FRAGMENTO DEL TEXTO
+ + + + + + +
El escritorio es pequeño y emocionante, con sus plumas, tinteros, secantes, fotografías familiares, y los dos libros que Tolstói estaba leyendo a sus 82 años, el mismo día que se fugó de la brava Sofía para ir a morir a la minúscula aldea de Astapovo: los “Ensayos” de Montaigne y los “Pensamientos” de Pascal. Los estantes que pululan por todos los rincones de la casa tienen libros en cinco idiomas —se dice que leía catorce—, pero entre los extranjeros prevalece el francés. Vi varios de Víctor Hugo, de quien Tolstói elogió “Los Miserables” con un entusiasmo inusual en él, pero, en cambio no divisé ninguna comedia de Shakespeare, a quien intentó fulminar con una diatriba tan disparatada como insólita.
+ + + + + + +
DATOS PROPORCIONADOS
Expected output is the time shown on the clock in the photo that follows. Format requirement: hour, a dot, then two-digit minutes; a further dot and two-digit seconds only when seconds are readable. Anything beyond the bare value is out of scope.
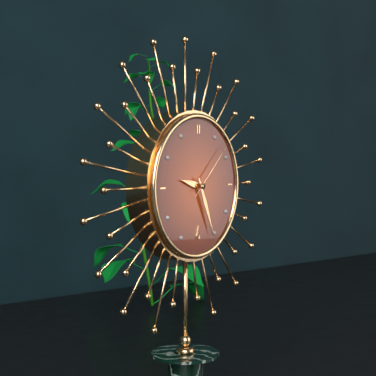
9.26.08
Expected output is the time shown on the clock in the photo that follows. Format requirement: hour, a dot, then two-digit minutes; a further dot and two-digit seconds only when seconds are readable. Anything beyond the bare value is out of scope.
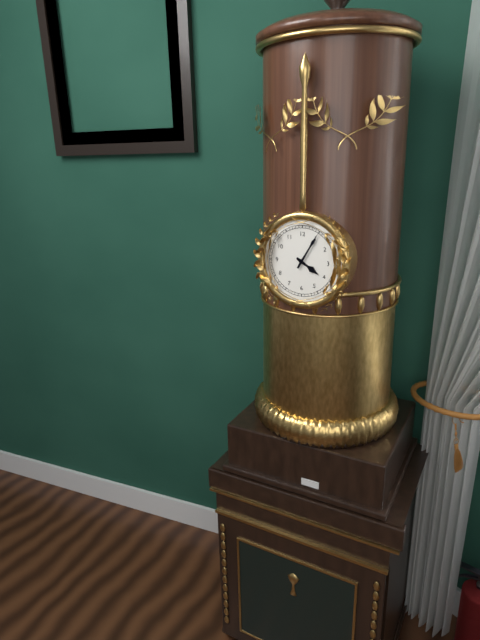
4.05
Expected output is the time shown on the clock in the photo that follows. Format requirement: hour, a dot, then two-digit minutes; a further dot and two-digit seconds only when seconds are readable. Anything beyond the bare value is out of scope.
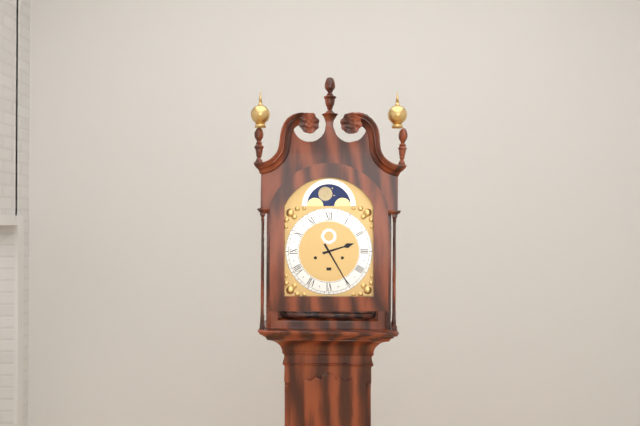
2.25
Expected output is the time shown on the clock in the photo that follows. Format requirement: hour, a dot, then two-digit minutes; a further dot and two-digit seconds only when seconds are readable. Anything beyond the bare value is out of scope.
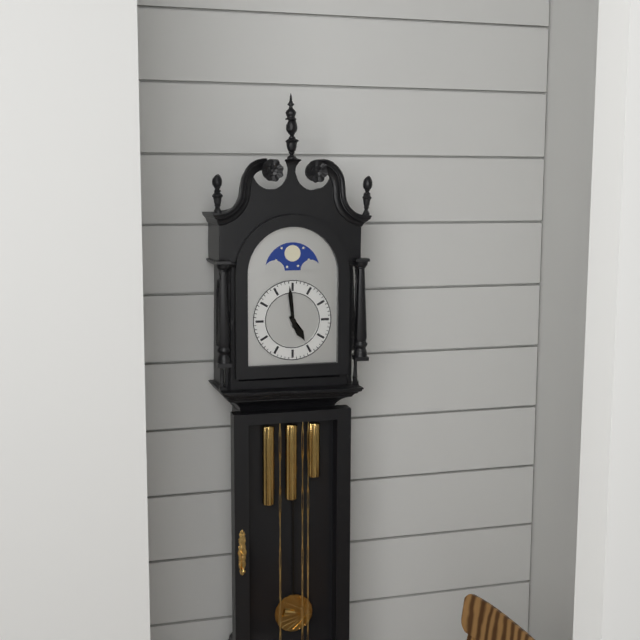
4.59
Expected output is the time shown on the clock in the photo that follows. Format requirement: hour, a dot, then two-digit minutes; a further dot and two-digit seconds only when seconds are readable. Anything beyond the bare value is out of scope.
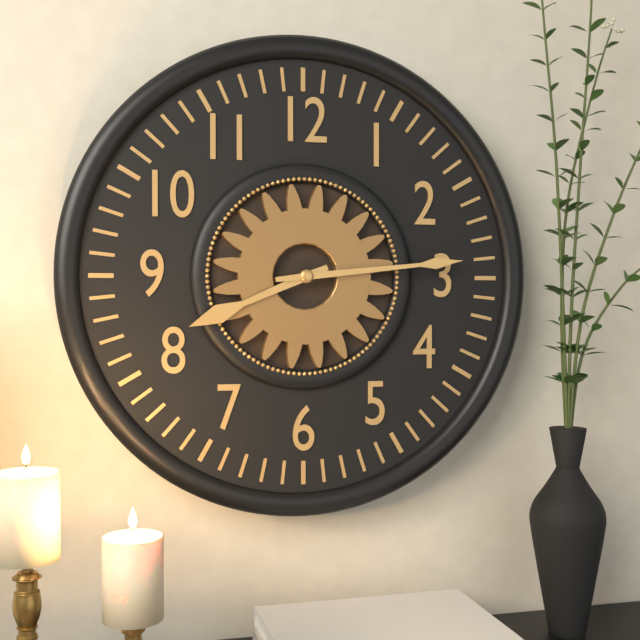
8.14
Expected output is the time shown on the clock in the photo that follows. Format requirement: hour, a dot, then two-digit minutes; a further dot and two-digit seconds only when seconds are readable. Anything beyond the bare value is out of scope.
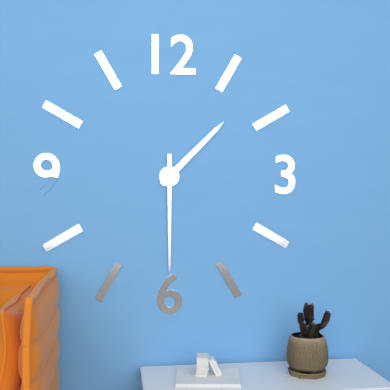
1.30
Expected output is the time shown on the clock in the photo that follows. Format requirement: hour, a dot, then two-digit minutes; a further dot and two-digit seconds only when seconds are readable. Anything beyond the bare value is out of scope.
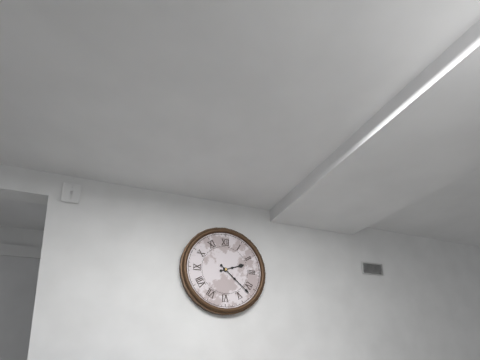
2.22
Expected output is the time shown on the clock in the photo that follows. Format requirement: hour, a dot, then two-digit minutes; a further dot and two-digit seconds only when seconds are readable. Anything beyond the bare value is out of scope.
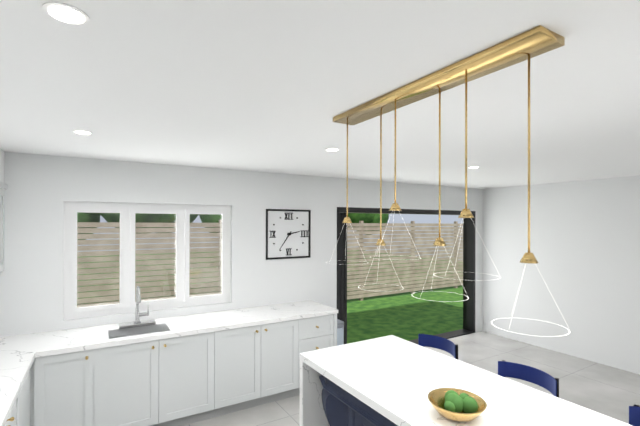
2.36
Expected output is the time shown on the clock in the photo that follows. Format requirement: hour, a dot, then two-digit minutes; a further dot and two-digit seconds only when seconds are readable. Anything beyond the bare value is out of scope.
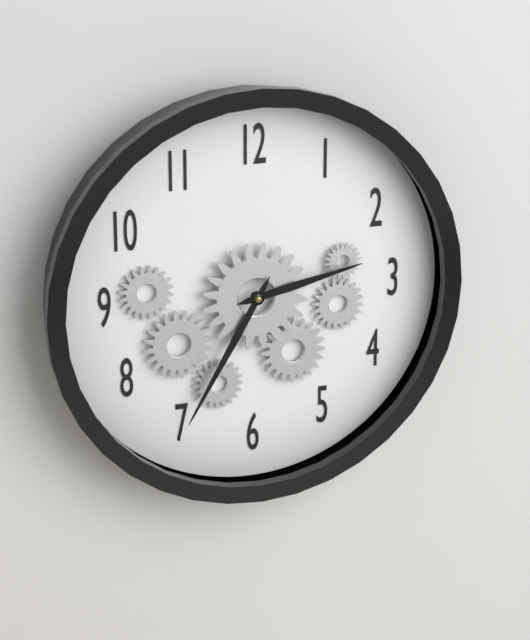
2.35
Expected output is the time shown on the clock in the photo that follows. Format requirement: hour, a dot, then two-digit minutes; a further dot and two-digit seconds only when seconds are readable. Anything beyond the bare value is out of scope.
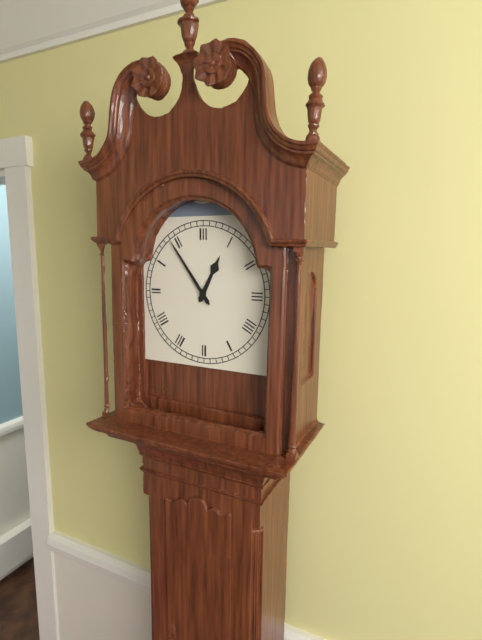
12.54
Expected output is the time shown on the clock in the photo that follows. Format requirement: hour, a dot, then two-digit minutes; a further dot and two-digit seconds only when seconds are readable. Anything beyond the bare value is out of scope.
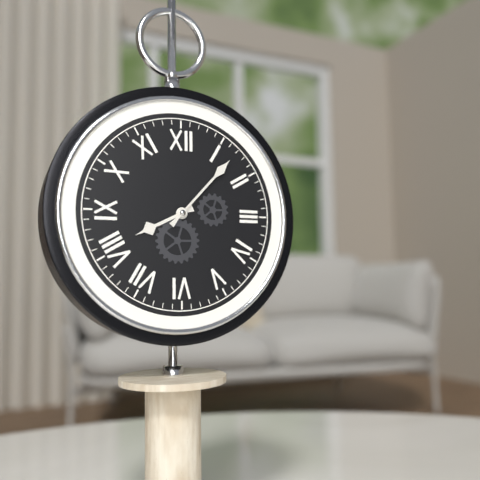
8.07
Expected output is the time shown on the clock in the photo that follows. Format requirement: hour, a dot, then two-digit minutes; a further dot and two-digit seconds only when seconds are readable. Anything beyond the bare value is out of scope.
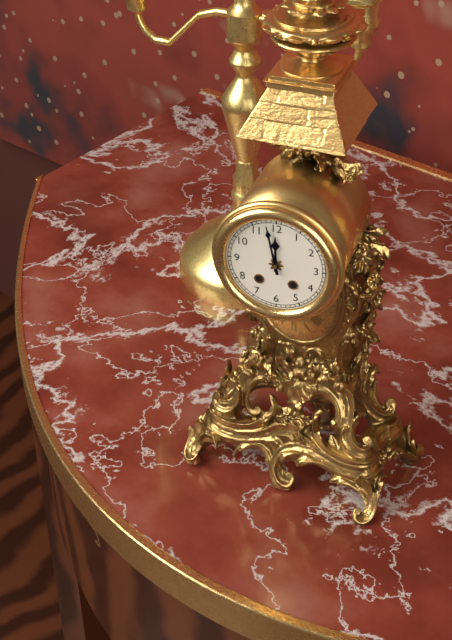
11.58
+ + + + + + +
TAREAS DEL EJERCICIO
(a) Enumera todos los objetos que, según el fragmento sobre la casa de Tolstói, se encuentran en su escritorio.
(b) Prosigue el fragmento sobre la casa de Tolstói justo después de su última oración.

RESULTADOS ESPERADOS
(a) Plumas, tinteros, secantes, fotografías familiares y los dos libros que Tolstói estaba leyendo a sus 82 años (los "Ensayos" de Montaigne y los "Pensamientos" de Pascal).

(b)
En los últimos meses de su vida, este octogenario había comenzado también a estudiar chino, prueba irrefutable de la juventud de su espíritu y de esos lampos de locura que jalonaron siempre su genialidad. Para entonces hacía años que había dejado de ser solo uno de los más grandes novelistas de todos los tiempos, para convertirse en un profeta, un místico, un inventor de religiones, un patriarca de la moral, un teórico de la educación y un fantasioso ideólogo que proponía el pacifismo, el trabajo manual y agrícola, el ascetismo y un cristianismo primitivo, libertario y sui géneris como remedio a los males de la humanidad. A esta casa le llegó la noticia de que la Iglesia Ortodoxa lo había excomulgado, algo que en vez de perjudicarlo lo hizo más popular, por lo menos fuera de Rusia. Las cosas que decía reverberaban por todo el planeta y por lo menos en cuatro de los cinco continentes surgieron, ya en vida de él, esas comunidades agrarias de jóvenes tolstoianos —muchos artistas y poetas entre ellos— que abandonaban las ciudades, renunciaban al espíritu de lucro e iban a regenerarse moralmente compartiéndolo todo y trabajando la tierra con sus manos. Que estas colonias anarco-pacifistas no duraran mucho tiempo no impidió que el pacifismo mesiánico de Tolstói dejara una marca en la historia: Mahatma Gandhi fue uno de sus más ilustres discípulos, al igual que Martin Luther King, y el sionismo se inspiró en muchas ideas de Tolstói, sobre todo en la concepción del kibutz.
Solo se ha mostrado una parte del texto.